La faune des grands fonds marins reste une frontière de la connaissance sur la biodiversité et, de ce fait, sa sensibilité aux activités anthropiques est méconnue. Dans un contexte de « course à la mer » vers de nouvelles ressources biologiques ou minérales, les états et les autorités internationales sont demandeurs de données sur cette biodiversité méconnue et déjà menacée. Les campagnes d’exploration du benthos profond tropical du programme Tropical Deep Sea Benthos (TDSB) représentent une source de données unique et massive. Plus de 80 campagnes dans l’Indo-Pacifique, dont 38 en Nouvelle-Calédonie, ont produit plus de 4000 descriptions d’espèces mais aussi de très nombreuses données géoréférencées d’occurrences taxonomiques, de diversité génétique, et de données environnementales. L’un des principaux atouts de ces données est la précision taxonomique qui, à l’inverse des unités taxonomiques opérationnelles (OTUs) couramment utilisées, facilite la comparaison entre études. Cependant, l’inconvénient de ces données réside dans un plan d’échantillonnage naturaliste qui vise à maximiser la découverte de nouveaux taxons. Ce plan non uniforme et peu hiérarchisé implique de développer des méthodes spécifiques permettant une analyse statistiquement robuste de la distribution de la biodiversité.

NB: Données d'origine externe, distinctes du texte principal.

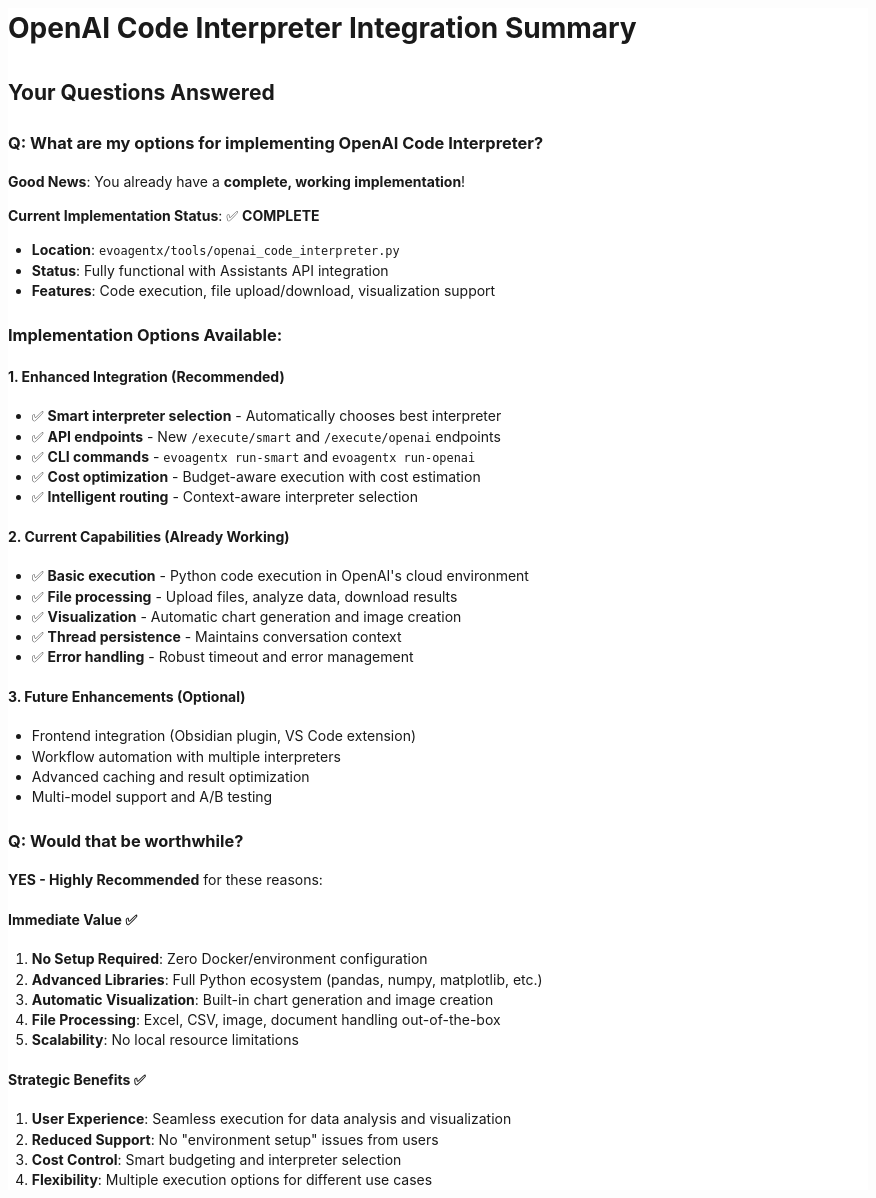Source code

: # OpenAI Code Interpreter Integration Summary

## Your Questions Answered

### Q: What are my options for implementing OpenAI Code Interpreter?

**Good News**: You already have a **complete, working implementation**! 

**Current Implementation Status**: ✅ **COMPLETE**
- **Location**: `evoagentx/tools/openai_code_interpreter.py`
- **Status**: Fully functional with Assistants API integration
- **Features**: Code execution, file upload/download, visualization support

### Implementation Options Available:

#### 1. **Enhanced Integration** (Recommended)
- ✅ **Smart interpreter selection** - Automatically chooses best interpreter
- ✅ **API endpoints** - New `/execute/smart` and `/execute/openai` endpoints  
- ✅ **CLI commands** - `evoagentx run-smart` and `evoagentx run-openai`
- ✅ **Cost optimization** - Budget-aware execution with cost estimation
- ✅ **Intelligent routing** - Context-aware interpreter selection

#### 2. **Current Capabilities** (Already Working)
- ✅ **Basic execution** - Python code execution in OpenAI's cloud environment
- ✅ **File processing** - Upload files, analyze data, download results
- ✅ **Visualization** - Automatic chart generation and image creation
- ✅ **Thread persistence** - Maintains conversation context
- ✅ **Error handling** - Robust timeout and error management

#### 3. **Future Enhancements** (Optional)
- Frontend integration (Obsidian plugin, VS Code extension)
- Workflow automation with multiple interpreters
- Advanced caching and result optimization
- Multi-model support and A/B testing

### Q: Would that be worthwhile?

**YES - Highly Recommended** for these reasons:

#### **Immediate Value** ✅
1. **No Setup Required**: Zero Docker/environment configuration
2. **Advanced Libraries**: Full Python ecosystem (pandas, numpy, matplotlib, etc.)
3. **Automatic Visualization**: Built-in chart generation and image creation
4. **File Processing**: Excel, CSV, image, document handling out-of-the-box
5. **Scalability**: No local resource limitations

#### **Strategic Benefits** ✅
1. **User Experience**: Seamless execution for data analysis and visualization
2. **Reduced Support**: No "environment setup" issues from users
3. **Cost Control**: Smart budgeting and interpreter selection
4. **Flexibility**: Multiple execution options for different use cases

Le projet vise à étudier les patrons de biodiversité profonde de Nouvelle-Calédonie et de la région Indo-Pacifique grâce aux données naturalistes issues des collections du MNHN associées aux campagnes TDSB. Pour cela, des approches statistiquement robustes seront développées, permettant de construire des connaissances répondant aux nouveaux enjeux sociétaux résultant de la recherche de nouvelles ressources dans le milieu profond (minérales et vivantes) et de la volonté de protéger la biodiversité marine profonde. Le projet s’articule en trois axes de recherche : (1) caractériser spatialement et taxonomiquement l’effort d’échantillonnage ; (2) étudier l’importance relative des facteurs environnementaux et historiques dans la structure de la biodiversité profonde ; (3) cartographier les patrons de biodiversité afin d’identifier des zones sensibles aux exploitations des fonds marins.
Le projet permettra de développer un cadre méthodologique de traitement des données de collection pour permettre leur utilisation à des fins de conservation, en optimisant l’échelle de travail et de produire des résultats inédits, notamment sous la forme de cartographies synthétiques sur la structure des communautés benthiques profondes. La synthèse des résultats de rareté, biodiversité, structuration des communautés contribuera à identifier des zones de biodiversité sensibles. Par conséquent, ce travail alimentera une discussion sur la conservation et la gestion de ces milieux face aux menaces anthropiques en fournissant des éléments tangibles. La question de quels indicateurs de diversité utiliser pour la conservation sera discutée.

Les postulants devront être titulaires d’un doctorat avant la date de début du contrat (1er novembre 2016). Les dossiers de candidatures doivent être envoyés en format électronique jusqu’au 11 juin 2016 minuit à Sarah Samadi ([email protected]), Boris Leroy ([email protected]) et Maud Mouchet ([email protected]) et comporter un CV détaillé, un énoncé des intérêts de recherche, une lettre de motivation, une copie du diplôme de doctorat. Les candidats sélectionnés pour l’oral seront auditionnés dans la période du 20 au 27 juin. Le (la) candidat(e) retenu(e) débutera le 1er novembre 2016 et sera lié au CNRS par contrat à durée déterminée. Le salaire sera adapté à l’expérience du (de la) candidat(e) recruté(e).